The violence has been mounting at an alarming rate for months, but it was only last week that the debate over Iraq in Washington truly shifted. First, there was incoming Secretary of Defense Robert Gates, whose forthright admission that America is not "winning" in Iraq contrasted sharply with the dismissive doublespeak of Donald Rumsfeld. Then came the verdict of the bipartisan Iraq Study Group: "Current U.S. policy is not working."

While its specific recommendations might have been anticlimactic, the Iraq Study Group, led by former Secretary of State James Baker and former Congressman Lee Hamilton, has already succeeded in one of its main objectives-changing the tenor of the debate in Washington.
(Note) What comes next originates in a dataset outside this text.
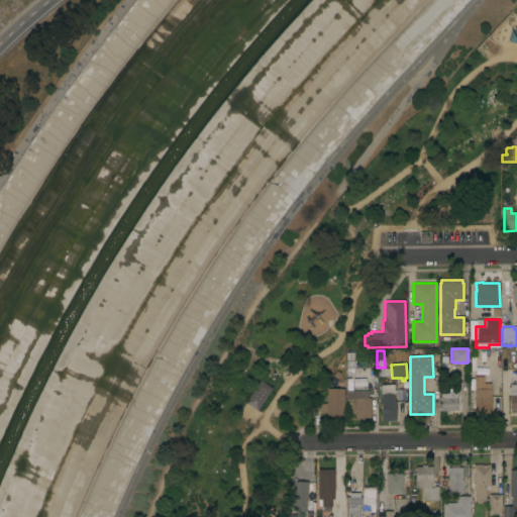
[(455,377),(443,377),(443,364),(455,364),(455,377)]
As recently as early November, President Bush was still telling cheering crowds, "We got a strategy for victory that will work." Last week, following the panel's report, a more chastened Bush struck a different chord. "It's bad in Iraq," he said, standing next to his close ally, British Prime Minister Tony Blair. "I believe we need a new approach." (Not everything changed, however: The front page of the New York Post derided the Iraq Study Group as "Surrender Monkeys.")
"Not enough time." It is unclear how many of the group's 79 recommendations President Bush will embrace-or even whether any changes in U.S. policy can have much effect on the ground in Iraq. Broadly, the Iraq Study Group calls for U.S. troops to transition to support roles and for combat units to be withdrawn by the first quarter of 2008. This would be accompanied by ambitious milestones for the Iraqi government and a broad new U.S. diplomatic offensive that would include reaching out to Iran and Syria. Bush's initial reaction to the specific proposals was chilly, but panel members are pressing him to use the report as an opportunity to change course. "He doesn't want to have these last two years be the failure of some stubborn president who didn't listen-some cowboy president," panel member and former Republican Sen. Alan Simpson tells U.S. News.
The shortcomings of the U.S. effort in Iraq-which costs American taxpayers $2 billion a week-are clear enough in the report. For example, only 33 of the 1,000 staffers in the U.S. Embassy in Baghdad speak Arabic (and only six of them are fluent). The group also says that U.S. intelligence is lacking, adding that fewer than 10 of the analysts "on the job" at the Defense Intelligence Agency have been tracking the insurgency for more than two years (a point DIA disputes). And the option of sending more U.S. troops to quell the violence cannot even be considered because "we do not have the troops or equipment to make a substantial, sustained increase," the report says.
Perhaps most damning, the Iraq Study Group blasts the Bush administration for routinely undercounting the violence by, for instance, excluding sectarian attacks when the perpetrator cannot be determined. So while 93 attacks or violent incidents were recorded on one day last July, an Iraq Study Group review turned up 1,100 violent incidents that day. "Good policy is difficult to make when information is systematically collected in a way that minimizes its discrepancy with policy goals," the report concludes.